Page layout parsing data:
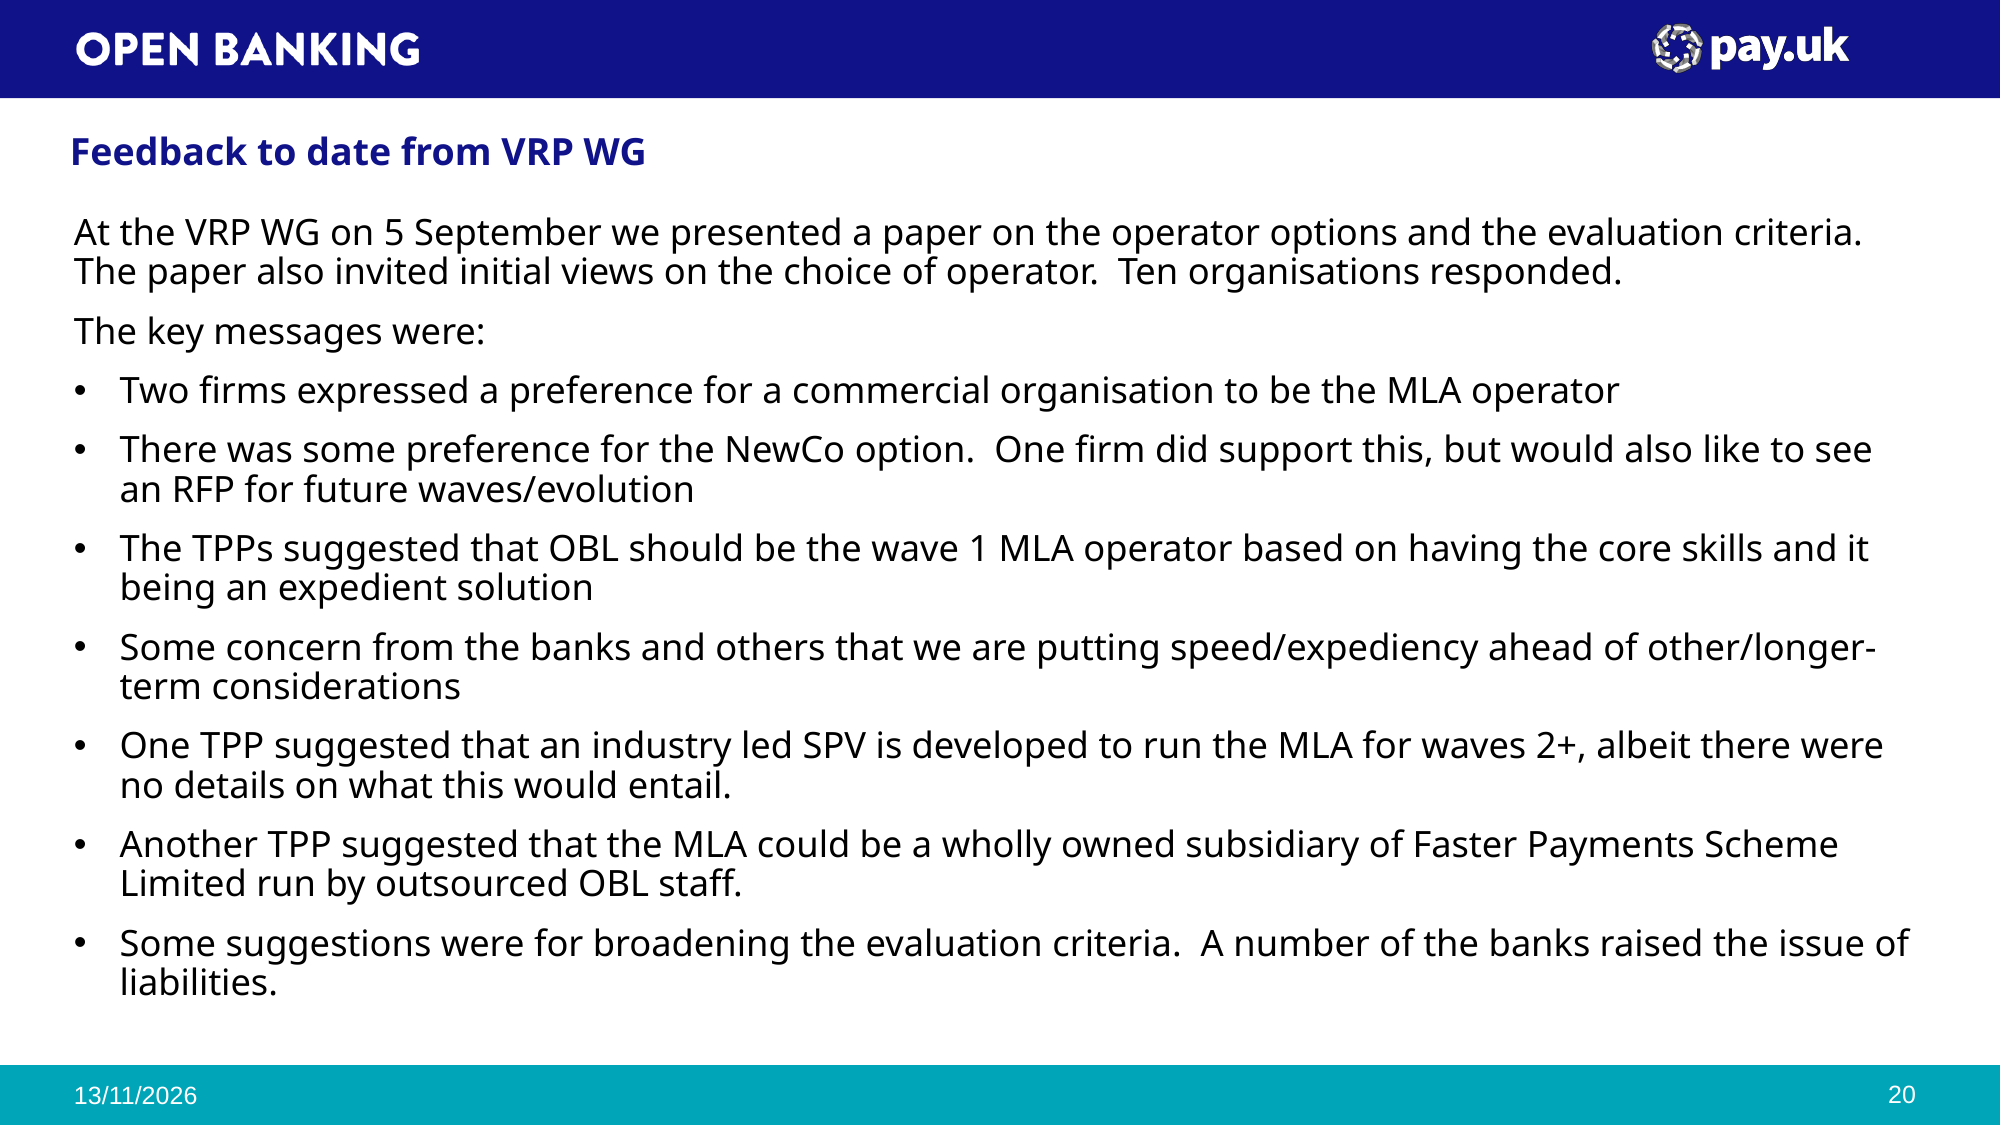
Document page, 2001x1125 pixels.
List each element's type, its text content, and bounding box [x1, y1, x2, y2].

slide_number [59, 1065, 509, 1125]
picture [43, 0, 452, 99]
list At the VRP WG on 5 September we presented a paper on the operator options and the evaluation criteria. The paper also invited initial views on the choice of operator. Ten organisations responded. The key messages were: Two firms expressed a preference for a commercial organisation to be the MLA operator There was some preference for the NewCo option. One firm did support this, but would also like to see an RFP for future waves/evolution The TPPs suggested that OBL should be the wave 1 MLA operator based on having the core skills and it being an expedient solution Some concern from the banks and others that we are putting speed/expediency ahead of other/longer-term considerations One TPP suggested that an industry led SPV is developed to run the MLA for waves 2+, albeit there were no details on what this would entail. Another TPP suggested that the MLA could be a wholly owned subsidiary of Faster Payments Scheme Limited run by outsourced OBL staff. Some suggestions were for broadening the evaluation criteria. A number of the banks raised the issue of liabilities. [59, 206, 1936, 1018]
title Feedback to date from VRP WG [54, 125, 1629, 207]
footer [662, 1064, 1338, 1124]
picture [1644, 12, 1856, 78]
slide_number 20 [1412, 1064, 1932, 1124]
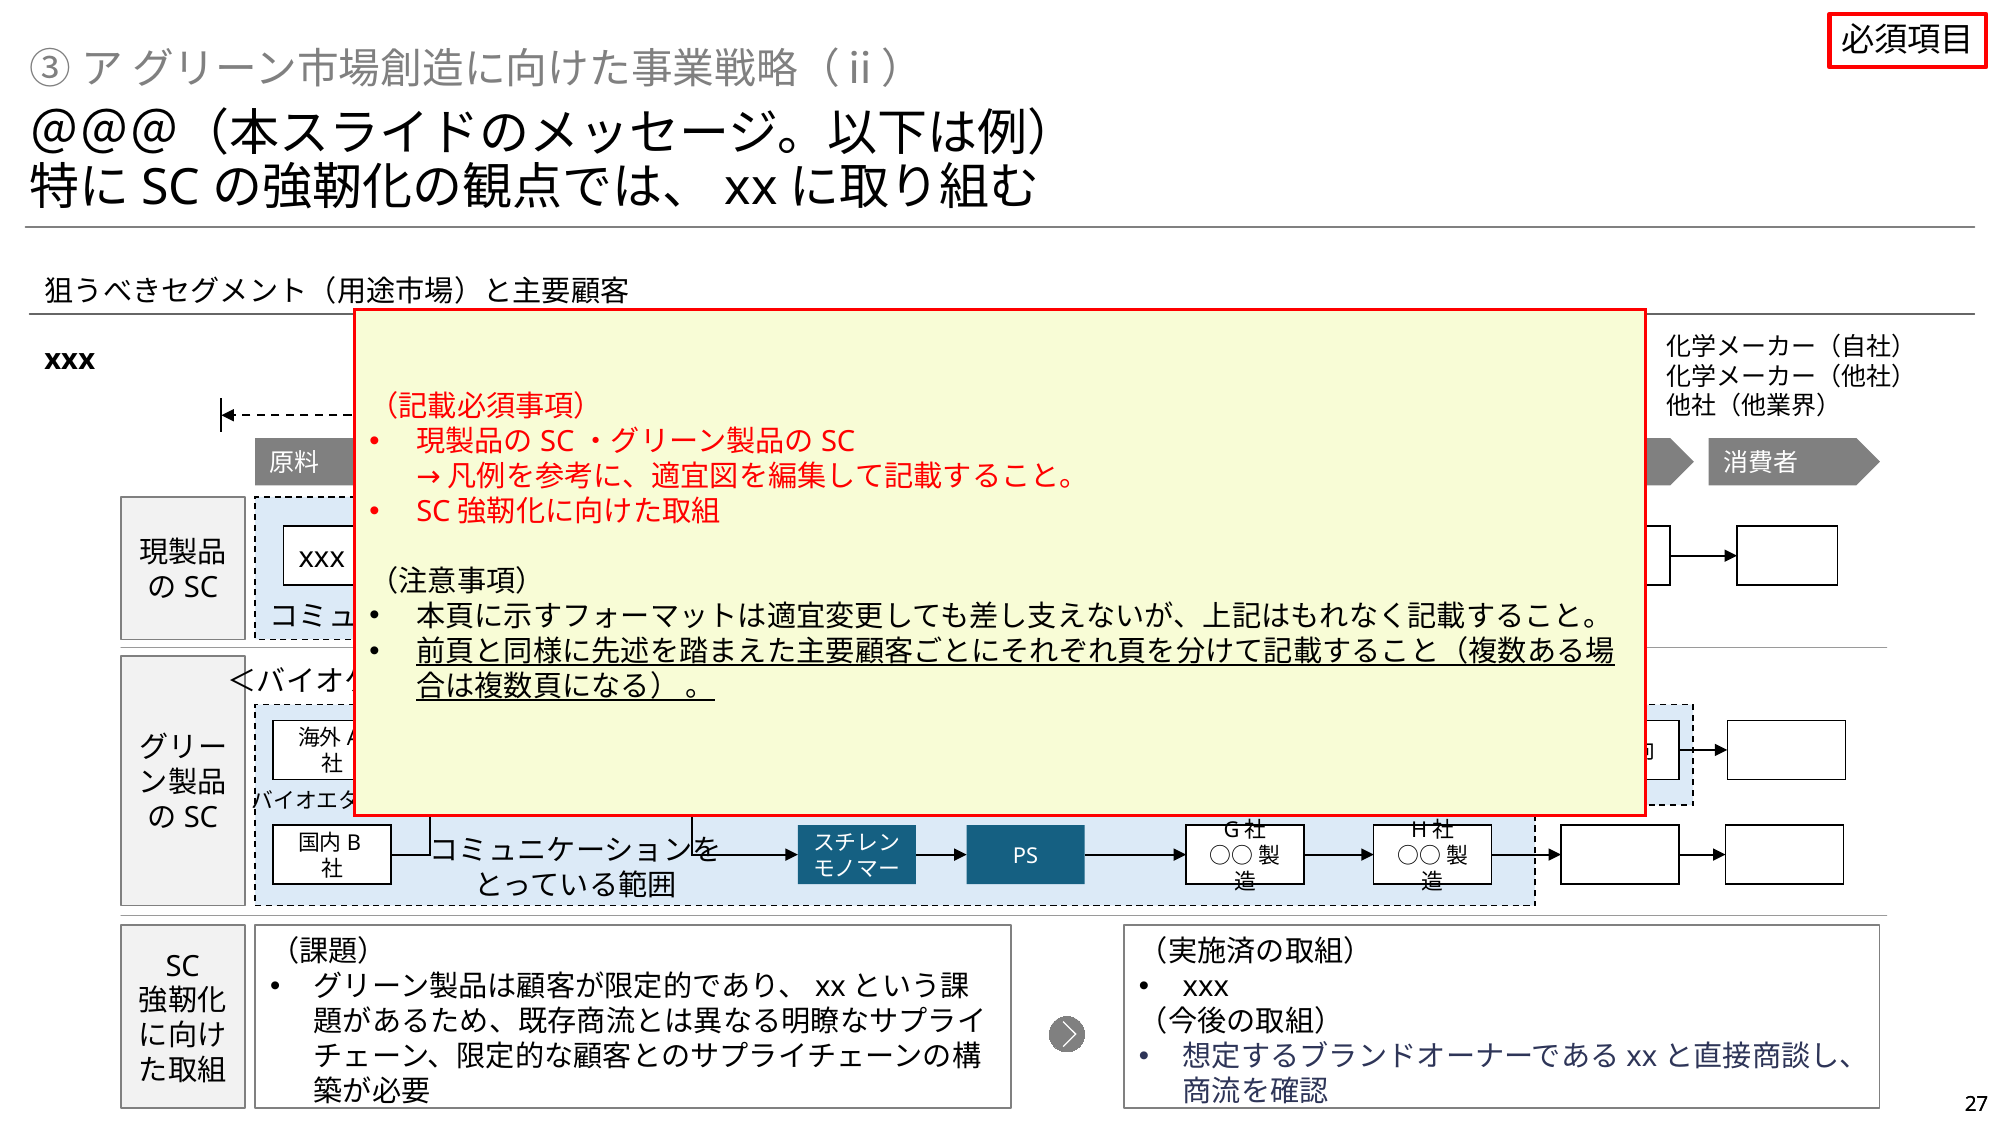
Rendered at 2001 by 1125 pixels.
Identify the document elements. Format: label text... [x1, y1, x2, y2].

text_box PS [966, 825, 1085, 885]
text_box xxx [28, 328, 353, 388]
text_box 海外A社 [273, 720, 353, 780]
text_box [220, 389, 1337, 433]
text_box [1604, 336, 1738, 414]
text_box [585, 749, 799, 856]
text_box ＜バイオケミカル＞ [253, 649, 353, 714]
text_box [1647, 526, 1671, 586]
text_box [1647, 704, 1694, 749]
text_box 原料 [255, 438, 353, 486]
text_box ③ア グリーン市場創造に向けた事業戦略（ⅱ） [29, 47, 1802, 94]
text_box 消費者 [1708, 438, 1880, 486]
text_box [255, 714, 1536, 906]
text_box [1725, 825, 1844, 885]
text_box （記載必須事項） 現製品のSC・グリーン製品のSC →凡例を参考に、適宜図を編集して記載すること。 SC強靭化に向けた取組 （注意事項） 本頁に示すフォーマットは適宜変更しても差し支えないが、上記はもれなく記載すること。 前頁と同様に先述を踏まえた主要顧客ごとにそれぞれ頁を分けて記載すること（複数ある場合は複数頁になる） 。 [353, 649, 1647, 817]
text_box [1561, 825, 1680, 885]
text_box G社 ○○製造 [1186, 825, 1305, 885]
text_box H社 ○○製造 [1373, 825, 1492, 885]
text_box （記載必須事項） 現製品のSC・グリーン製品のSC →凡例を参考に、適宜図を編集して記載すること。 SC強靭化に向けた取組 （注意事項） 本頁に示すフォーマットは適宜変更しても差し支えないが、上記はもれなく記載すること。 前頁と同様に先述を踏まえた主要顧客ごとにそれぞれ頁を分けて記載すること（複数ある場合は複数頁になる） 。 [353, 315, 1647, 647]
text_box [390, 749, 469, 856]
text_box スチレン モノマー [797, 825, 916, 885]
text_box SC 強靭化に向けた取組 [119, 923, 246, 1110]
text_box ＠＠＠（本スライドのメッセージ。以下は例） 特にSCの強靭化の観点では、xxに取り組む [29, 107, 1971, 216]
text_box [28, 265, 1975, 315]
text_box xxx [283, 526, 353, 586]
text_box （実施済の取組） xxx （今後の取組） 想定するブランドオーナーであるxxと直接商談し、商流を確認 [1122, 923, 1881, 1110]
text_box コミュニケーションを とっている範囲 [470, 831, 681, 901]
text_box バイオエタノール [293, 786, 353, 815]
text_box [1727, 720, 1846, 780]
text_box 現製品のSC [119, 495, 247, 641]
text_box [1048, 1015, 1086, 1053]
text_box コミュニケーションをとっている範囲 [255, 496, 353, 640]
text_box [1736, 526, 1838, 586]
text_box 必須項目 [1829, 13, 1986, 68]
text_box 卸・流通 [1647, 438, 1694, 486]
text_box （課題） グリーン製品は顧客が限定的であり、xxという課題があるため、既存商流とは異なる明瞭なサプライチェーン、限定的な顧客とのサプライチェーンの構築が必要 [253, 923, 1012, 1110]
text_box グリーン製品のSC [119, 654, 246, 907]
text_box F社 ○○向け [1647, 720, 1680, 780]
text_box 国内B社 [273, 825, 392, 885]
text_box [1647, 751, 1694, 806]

Instructions to follow → Show every line from the entries that includes the word "現製品のSC".

Solution to this exercise →
text_box （記載必須事項） 現製品のSC・グリーン製品のSC →凡例を参考に、適宜図を編集して記載すること。 SC強靭化に向けた取組 （注意事項） 本頁に示すフォーマットは適宜変更しても差し支えないが、上記はもれなく記載すること。 前頁と同様に先述を踏まえた主要顧客ごとにそれぞれ頁を分けて記載すること（複数ある場合は複数頁になる） 。 [353, 649, 1647, 817]
text_box （記載必須事項） 現製品のSC・グリーン製品のSC →凡例を参考に、適宜図を編集して記載すること。 SC強靭化に向けた取組 （注意事項） 本頁に示すフォーマットは適宜変更しても差し支えないが、上記はもれなく記載すること。 前頁と同様に先述を踏まえた主要顧客ごとにそれぞれ頁を分けて記載すること（複数ある場合は複数頁になる） 。 [353, 315, 1647, 647]
text_box 現製品のSC [119, 495, 247, 641]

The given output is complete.